Authors | Year of publication | Type of country | Period time of the study (years.) | Total cases | EEA cases | MTA cases | Mixed cases | Type of lesions | GTR (%) | Improvement or no changes in visual function (%) | New-onset endocrine deficit (%) | Phases of learning curve assessed | |||
---|---|---|---|---|---|---|---|---|---|---|---|---|---|---|---|
EEA | MTA | EEA | MTA | EEA | MTA | ||||||||||
Guo-Dong et al.43 | 2016 | HIC | 7 | 247 | 100 | 147 | - | Adenoma | 60 | 58 | 58a | 88a | 21 | 22 | 1, 2, 3 |
Akbari et al44 | 2018 | LMIC | 3 | 35 | 16 | 19 | - | Large (≥3 cm) adenomas | 81 | 16 | NRb | NRb | 31 | 37 | 1, 2 |
Prajapati et al45 | 2018 | LMIC | NR | 30 | 17 | 13 | - | Adenoma | 65 | 46 | 100 | 100 | 12 | 27 | 1, 2 |
Trevisi et al.46 | 2019 | HIC | 15 | 55 | 27c | 28 | - | Adenoma with parasellar extension | 70 | 29 | NR | NR | NR | NR | 1, 2, 3 |
Phogat et al.47 | 2020 | LMIC | 6 | 198 | 119 | 79 | - | Adenoma | 70 | 48 | 100 | 98 | 32 | 28 | 1, 2, 3 |
Møller et al.48 | 2020 | HIC | 10 | 240 | 45 | 195 | - | Adenoma | 39 | 22 | 37d | 35d | 3 | 34 | 1, 2, 3 |
Shimony et al.49 | 2021 | HIC | 11 | 87 | 39 | 48 | - | Adenoma | 87 | 79 | 36a | 42a | 36 | 27 | 1, 2, 3 |
Trimpou et al.50 | 2022 | HIC | 15 | 40 | 26 | 14 | - | Adenoma (Cushing´s disease) | 62 | 92 | NR | NR | 23 | 36 | 1, 2 |
aReported as visual improvement.
bVisual field improvement was comparable in both groups: 50% of the patients showed improvement in the visual fields 6 months after surgery.
cMicrosurgical sublabial transsphenoidal resection.
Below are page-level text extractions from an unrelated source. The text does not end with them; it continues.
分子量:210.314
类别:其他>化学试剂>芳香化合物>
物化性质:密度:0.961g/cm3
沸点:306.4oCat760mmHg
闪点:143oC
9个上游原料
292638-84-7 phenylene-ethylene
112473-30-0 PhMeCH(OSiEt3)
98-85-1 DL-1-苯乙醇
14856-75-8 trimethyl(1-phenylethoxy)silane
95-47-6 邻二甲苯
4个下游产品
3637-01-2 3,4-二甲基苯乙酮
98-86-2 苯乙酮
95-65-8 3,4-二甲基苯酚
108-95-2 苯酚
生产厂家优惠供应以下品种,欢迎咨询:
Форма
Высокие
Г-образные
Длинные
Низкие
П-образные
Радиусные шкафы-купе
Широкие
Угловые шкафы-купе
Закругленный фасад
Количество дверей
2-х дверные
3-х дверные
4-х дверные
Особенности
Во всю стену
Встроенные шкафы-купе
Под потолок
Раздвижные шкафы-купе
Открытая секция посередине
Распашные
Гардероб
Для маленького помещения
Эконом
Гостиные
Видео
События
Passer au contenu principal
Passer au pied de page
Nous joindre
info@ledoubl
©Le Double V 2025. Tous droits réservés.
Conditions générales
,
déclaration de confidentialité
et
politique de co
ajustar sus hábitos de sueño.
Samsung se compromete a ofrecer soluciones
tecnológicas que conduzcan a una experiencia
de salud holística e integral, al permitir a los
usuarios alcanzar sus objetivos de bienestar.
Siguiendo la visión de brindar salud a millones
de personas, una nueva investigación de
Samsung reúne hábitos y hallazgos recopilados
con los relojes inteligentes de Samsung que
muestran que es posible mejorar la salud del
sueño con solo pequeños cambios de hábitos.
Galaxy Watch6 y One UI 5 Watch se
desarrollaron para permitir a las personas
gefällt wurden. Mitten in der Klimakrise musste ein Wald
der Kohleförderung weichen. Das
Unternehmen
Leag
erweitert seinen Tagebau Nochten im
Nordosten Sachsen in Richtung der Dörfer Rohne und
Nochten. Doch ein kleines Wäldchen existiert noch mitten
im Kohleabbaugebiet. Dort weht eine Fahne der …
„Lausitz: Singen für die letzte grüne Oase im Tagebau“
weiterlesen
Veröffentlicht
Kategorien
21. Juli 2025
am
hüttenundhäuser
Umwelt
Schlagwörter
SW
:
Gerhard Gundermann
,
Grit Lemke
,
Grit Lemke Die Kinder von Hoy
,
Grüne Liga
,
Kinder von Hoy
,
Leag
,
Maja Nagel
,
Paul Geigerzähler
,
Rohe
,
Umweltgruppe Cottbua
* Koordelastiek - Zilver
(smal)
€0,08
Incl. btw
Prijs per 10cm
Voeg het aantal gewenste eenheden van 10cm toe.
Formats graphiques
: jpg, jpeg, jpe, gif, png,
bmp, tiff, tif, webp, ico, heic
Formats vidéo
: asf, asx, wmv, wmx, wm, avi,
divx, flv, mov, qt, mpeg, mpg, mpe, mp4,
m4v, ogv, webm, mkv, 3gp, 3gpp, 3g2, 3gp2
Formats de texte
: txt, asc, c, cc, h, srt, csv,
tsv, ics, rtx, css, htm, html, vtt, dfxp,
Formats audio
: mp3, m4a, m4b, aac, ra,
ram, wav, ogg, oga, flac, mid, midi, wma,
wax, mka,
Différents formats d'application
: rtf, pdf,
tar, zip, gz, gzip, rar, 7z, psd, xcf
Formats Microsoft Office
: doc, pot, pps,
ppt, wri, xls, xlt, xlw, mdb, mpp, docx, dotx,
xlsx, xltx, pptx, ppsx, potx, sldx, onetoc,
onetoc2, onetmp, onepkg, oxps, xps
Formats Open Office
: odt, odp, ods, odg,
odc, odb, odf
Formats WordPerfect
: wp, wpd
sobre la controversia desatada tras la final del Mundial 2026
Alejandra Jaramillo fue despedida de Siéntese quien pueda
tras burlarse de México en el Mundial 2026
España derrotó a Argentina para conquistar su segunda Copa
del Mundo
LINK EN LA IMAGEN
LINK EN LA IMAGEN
dReported as normalization of visual function. EEA: endonasal endoscopic approach; GTR: gross total resection; HIC: high income country; LMIC: low-to-middle income country; MTA: microscopic transsphenoidal approach; NR: not reported.
Study limitations
The main limitation of this study is its retrospective nature. Second, the recurrence rate or tumor progression rate was not evaluated. Cost-effectiveness and quality of life were not addressed either. However, trends of increased costs were noted in the endoscopic group given the rent of the neuronavigation system. This information could have been useful considering the budget limitations in the health-care systems in our region and further research is necessary to contrast this remarkable aspect. No analysis of re-intervention rates due to tumor regrowth was done on follow-up. This study did not measure skill improvement in terms of surgical time but demonstrates the number of cases to feel comfortable to perform purely endoscopic approaches. It is necessary to evaluate the importance of technological help required for these cases since a vascular injury, a new-onset neurologic deficit, or a severe endocrine decline related to these procedures constitute irreparable damage.
Conclusion
The transition between MTA and EEA depends on multiple factors that include training of the surgical personnel as well as the confidence or lack thereof generated by the surgeon´s change in position during the procedure, the lack of stereoscopic view of the two-dimensional images of the endoscope, and the lack of security to maximize the EOR. This is most remarkable for neurosurgeons that have prior experience using MTA in a daily manner. The use of either approach will always be based on the experience and consideration of the surgical team. Finally, the early phase of the learning curve did not affect our series significantly in terms of EOR, endocrine status, and visual outcomes.